July 4 — It seems that the great battle is over and from all appearances our forces intend to strike out for Dixie’s fair land. The last reverberations of the deep booming thunder of the artillery that shook the hills around Gettysburg have died away, and the thick sulphury folds of the battle cloud that hung like a canopy over the battle-scarred plain and hugged the bloody crest of Cemetery Hill had dissolved in the soft summer air before General Lee’s army unwound itself from its deadly coil, and like a huge and dangerous serpent glided slowly and defiantly away toward the Potomac.
As soon as the Federal commander was thoroughly convinced that the Confederate forces were withdrawing from his front, he dispatched his cavalry on missions of destruction, to harass our rear and if possible destroy the immense trains of commissary and ordnance stores that were on the road toward the Potomac, by the way of Hagerstown valley.
Vast squadrons of the enemy’s horsemen soon swarmed and hung along our track like hungry vultures, ceaselessly watching for vulnerable points to attack and to seize booty, to the great terror and consternation of quartermasters, clerks, servants, cooks, and teamsters.
The arduous and responsible duty devolving on the Confederate cavalry during the retreat was to guard and defend the retiring trains of wagons and ambulances against all inroads and attempts that the Federal cavalry were liable to make for their capture or destruction, and more especially to strenuously oppose and foil all efforts of the enemy to make any advantageous interposition between General Lee’s army and the Potomac.

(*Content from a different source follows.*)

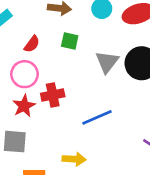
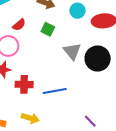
gray triangle: (107, 62) -> (72, 51), turned -30
red cross: (53, 95) -> (24, 84), moved

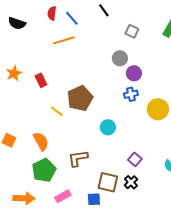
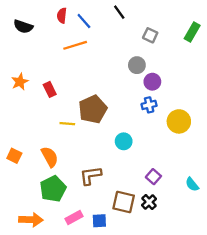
yellow line: (57, 111) -> (67, 124), turned -32
blue square: (94, 199) -> (99, 221), moved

At sunrise this morning we moved to Fairfield and remained there until General Ewell’s wagons and ambulances passed, and then we followed them as a rear guard. It was nearly night when the last ambulances passed Fairfield, and at about six o’clock this evening we took up our line of march and followed them, the great caravan moving on the Hagerstown road.
At dark we struck the foot of the Blue Ridge. The road was muddy and slippery, the night dark, rainy, dreary, and dismal. The train moved very slowly, with halts and starts all night. Every time an ambulance wheel struck a rock I heard the pitiful groans of the wounded. Now and then an ominous and inauspicious boom of a Yankee cannon came rolling through the thick darkness from the top of the mountain, and apparently on the road we were on, which unmistakably indicated that the enemy was seriously interfering with the movements of our wagon train.
To-day while we were at Fairfield a drenching thunder-shower passed over, and we went in a stable for shelter during the rain. While we were in there some of our boys played marbles for amusement. Eventually one of the marbles rolled through a crack in the floor, and in order to get it we raised one of the boards in the floor, and under there we found a large store-box full of good, clean, nice bed-clothes, sheets, blankets, counterpanes as white as snow, and beautiful quilts, all of which had been recently hidden from the supposed desecrating hands of prejudged thieving Rebels. We left everything in the box and reported our find to the family that owned the stable, and told them to move their goods to the house and fear no danger of being molested. The family seemed to be astonished at our find and utterly surprised into coyish silence to learn that their goods were safe even when discovered by the dreaded Rebels.
I am almost convinced that a strong sentiment prevails throughout the whole North that the Southern army is composed of thieves and robbers mixed with barbarians and savages, and this malignant spirit is instilled into the populace and encouraged by irresponsible, mean lying newspapers that are published by men who have never been south of Mason and Dixon’s line.
Just yesterday, after the little fight with the Yankee cavalry near Fairfield, a young lady came to me and asked whether our men would allow her to take care of a wounded man that was lying in the road near her father’s barn.
I told her to go and take care of as many wounded as she could find, and assured her that our men would not disturb her nor willingly interfere with her humane and laudable mission. I also told her that we did not come to Pennsylvania to make war on women.